As datas comemorativas fazem parte do calendário anual. Enquanto algumas são conhecidas porque trazem a lembrança de um fato histórico ou são comemoradas mundialmente, outras despertam a curiosidade como o Dia Nacional do Macarrão, instituído no ano passado. Ele passa a ser celebrado em 25 de outubro.
Em geral, as datas comemorativas reconhecem a importância de um fato histórico, homenageiam uma profissão, registram uma conquista social ou política e buscam mobilizar a sociedade em torno de uma causa. Um levantamento do site da Câmara dos Deputados – com datas comemorativas criadas por normas federais e com registro até 2010 – soma 275 datas distribuídas pelo ano.

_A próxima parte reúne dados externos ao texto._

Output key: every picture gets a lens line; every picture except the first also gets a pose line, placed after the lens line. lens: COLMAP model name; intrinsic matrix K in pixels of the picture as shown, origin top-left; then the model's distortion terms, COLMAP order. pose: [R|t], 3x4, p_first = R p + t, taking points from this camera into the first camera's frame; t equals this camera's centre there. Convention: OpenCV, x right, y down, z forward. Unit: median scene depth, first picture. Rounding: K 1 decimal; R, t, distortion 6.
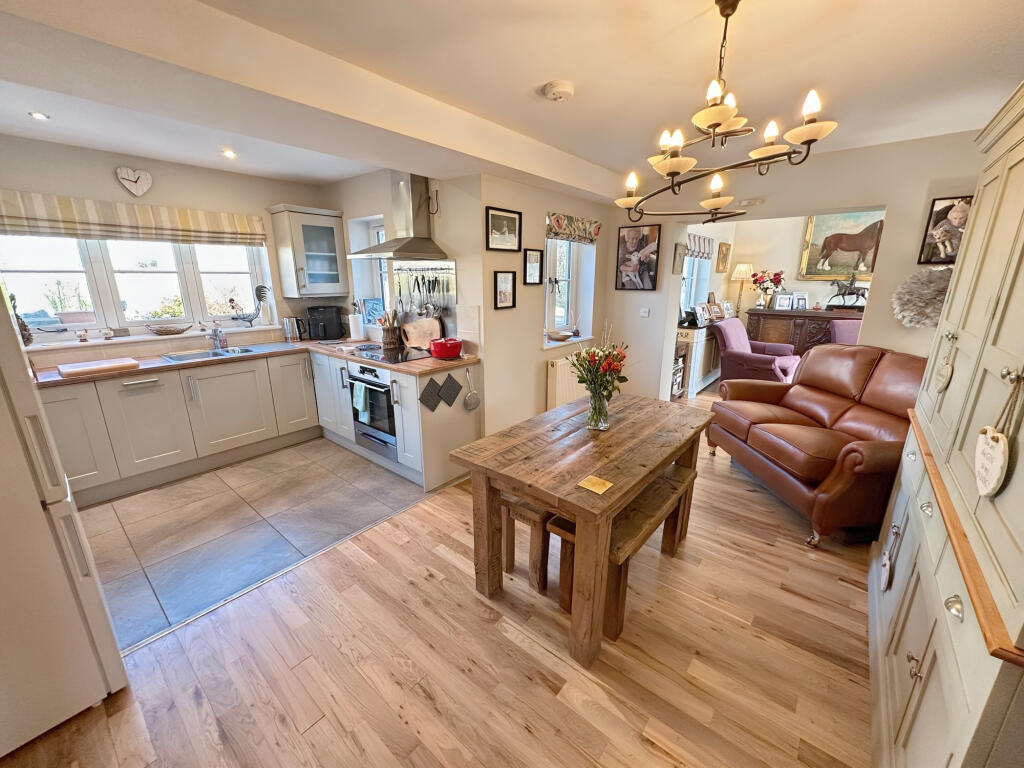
lens RADIAL K [[406.9, 0, 509.7], [0, 406.9, 386.6], [0, 0, 1]] dist [0.000499, -0.000352]
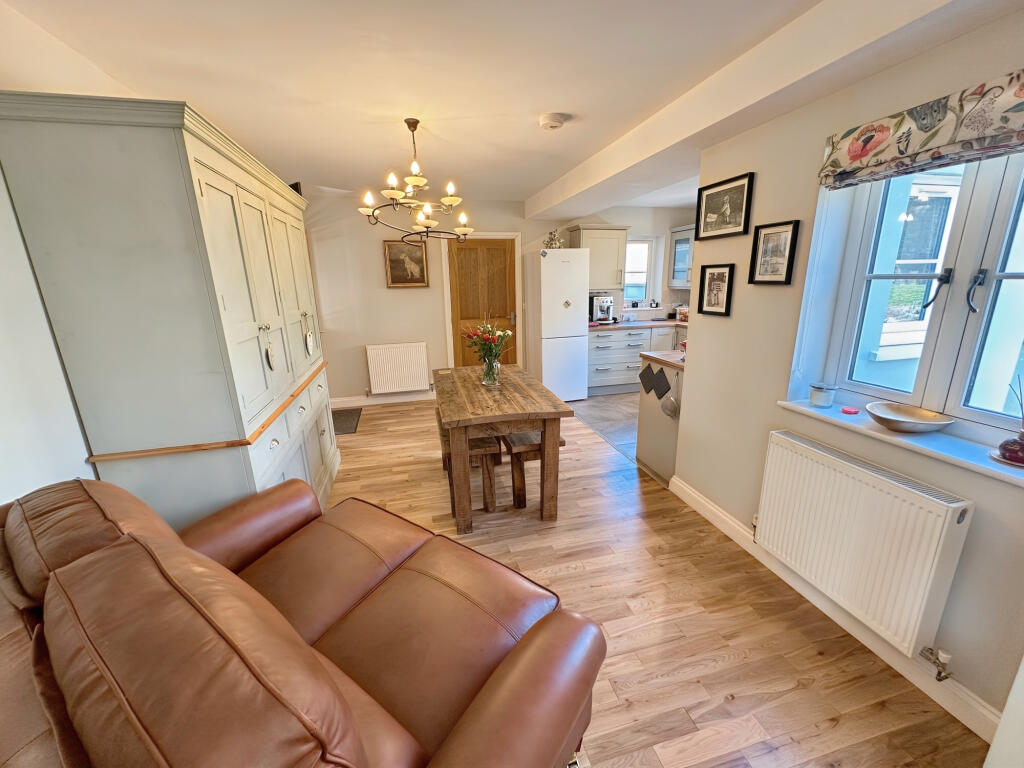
lens RADIAL K [[406.9, 0, 510.5], [0, 406.9, 386.0], [0, 0, 1]] dist [0.000499, -0.000352]
pose [[-0.586627, 0.219210, -0.779626, 0.796463], [-0.189806, 0.898643, 0.395493, -0.290796], [0.787301, 0.379984, -0.485561, 1.087326]]
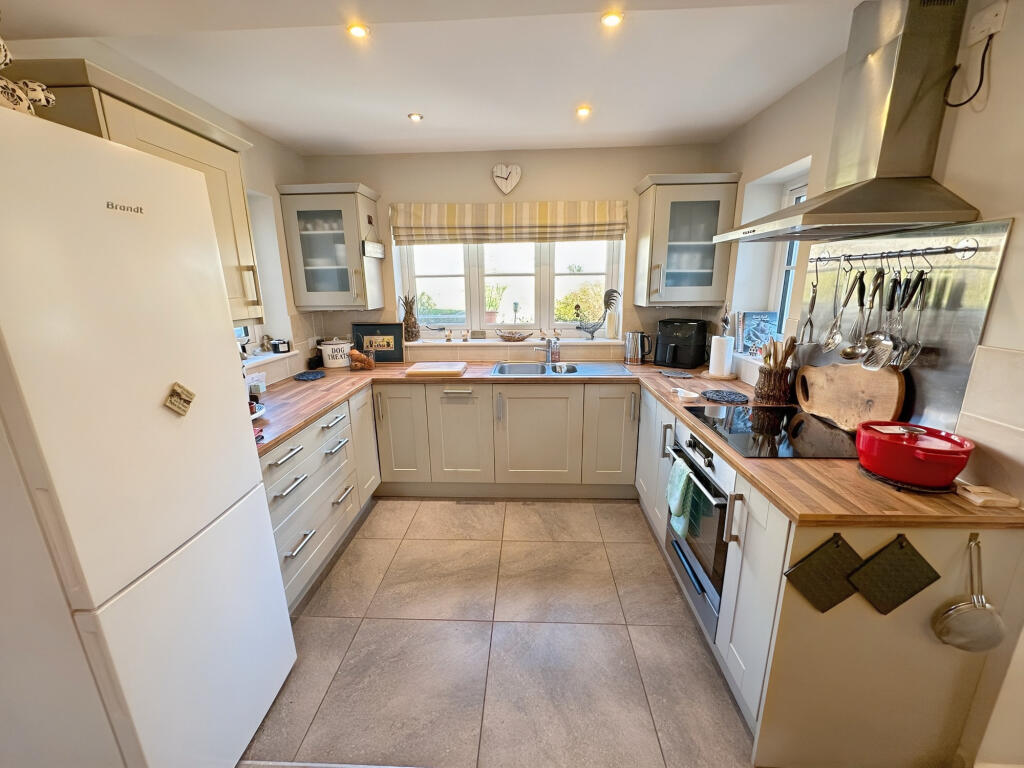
lens RADIAL K [[406.9, 0, 514.4], [0, 406.9, 383.9], [0, 0, 1]] dist [0.000499, -0.000352]
pose [[0.607155, 0.185844, -0.772544, -0.092214], [-0.195527, 0.977311, 0.081435, -0.112428], [0.770150, 0.101610, 0.629717, 0.437917]]
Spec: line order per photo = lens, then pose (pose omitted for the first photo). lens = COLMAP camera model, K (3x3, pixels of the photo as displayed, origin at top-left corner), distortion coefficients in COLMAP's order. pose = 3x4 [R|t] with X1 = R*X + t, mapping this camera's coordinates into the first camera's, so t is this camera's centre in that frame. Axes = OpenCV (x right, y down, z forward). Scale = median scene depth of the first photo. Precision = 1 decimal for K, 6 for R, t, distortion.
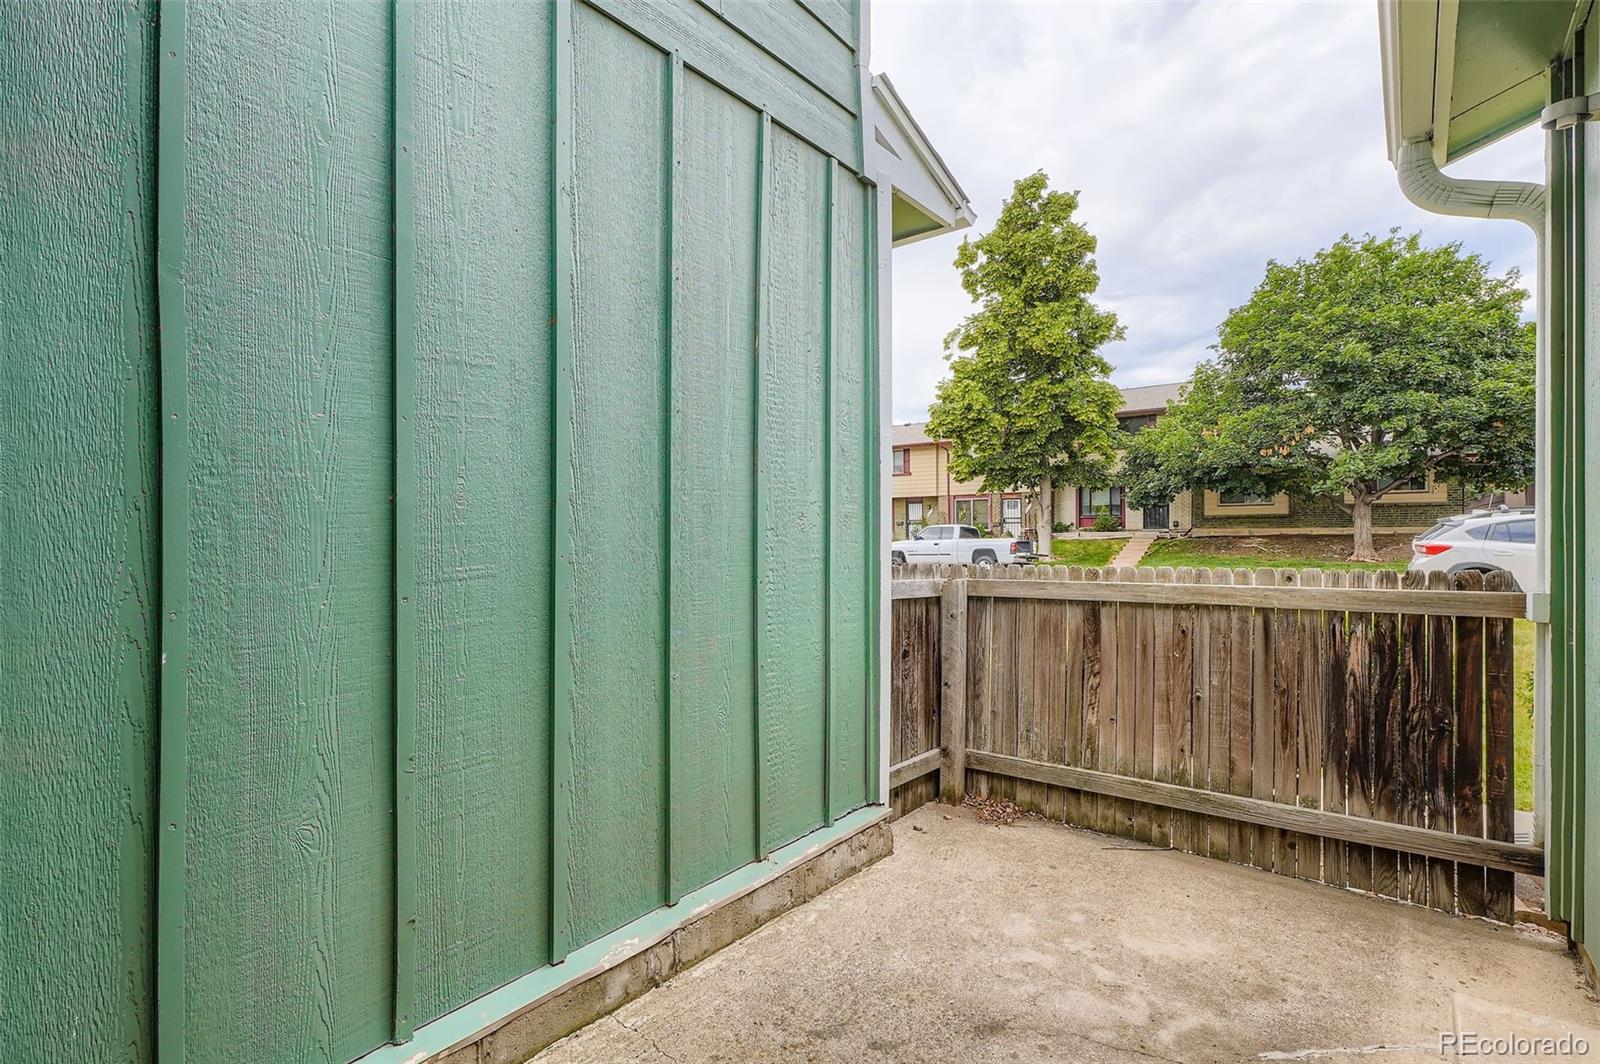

Algumas celebrações são bem antigas, como o Dia de Natal, criado por um decreto imperial em 1822, e o Dia do Trabalho, feriado nacional criado em 1924 e celebrado em 1° de maio. O calendário traz algumas curiosidades como o Dia do Órfão (24 de dezembro), o Dia do Sogro (10 de março), e o Dia do Enfermo (14 de janeiro).
Entre as que homenageiam profissionais estão atividades conhecidas como professor, advogado e carteiro, e outras nem tão comuns como o eletricitário e o auditor-fiscal do trabalho. No último dia 9, a presidenta Dilma Rousseff sancionou cinco leis que instituem novas datas como o Dia do Humorista (20 de maio) e o Dia do Pedagogo (13 de outubro).
Ao longo dos anos, essas datas comemorativas foram estabelecidas a partir de leis e decretos. Em 2010, a Lei 12.345 fixou critérios para a instituição de datas comemorativas. Pelo texto, a proposição de datas que vigorem em território nacional deve ser feita por meio de projeto de lei e obedecer ao critério de "alta significação" para diferentes segmentos profissionais, políticos, religiosos e étnicos.
A definição de alta significação deve se dar por meio de consultas e audiências públicas, com a participação da população e organizações legalmente reconhecidas e vinculadas aos segmentos interessados.
O doutor em história pela Universidade de São Paulo (USP) Ricardo Oriá diz que as datas comemorativas são a forma de uma sociedade manter costumes e cultuar seus heróis e efemérides. Ele avalia que é importante que elas sejam criadas com a participação ativa da sociedade e de grupos profissionais e sociais a que essas datas estão ligadas. Segundo Oriá, ao fixar critérios e determinar consultas e audiências públicas, a lei de 2010 buscou suprir a necessidade de debate e evitar que a criação se banalize.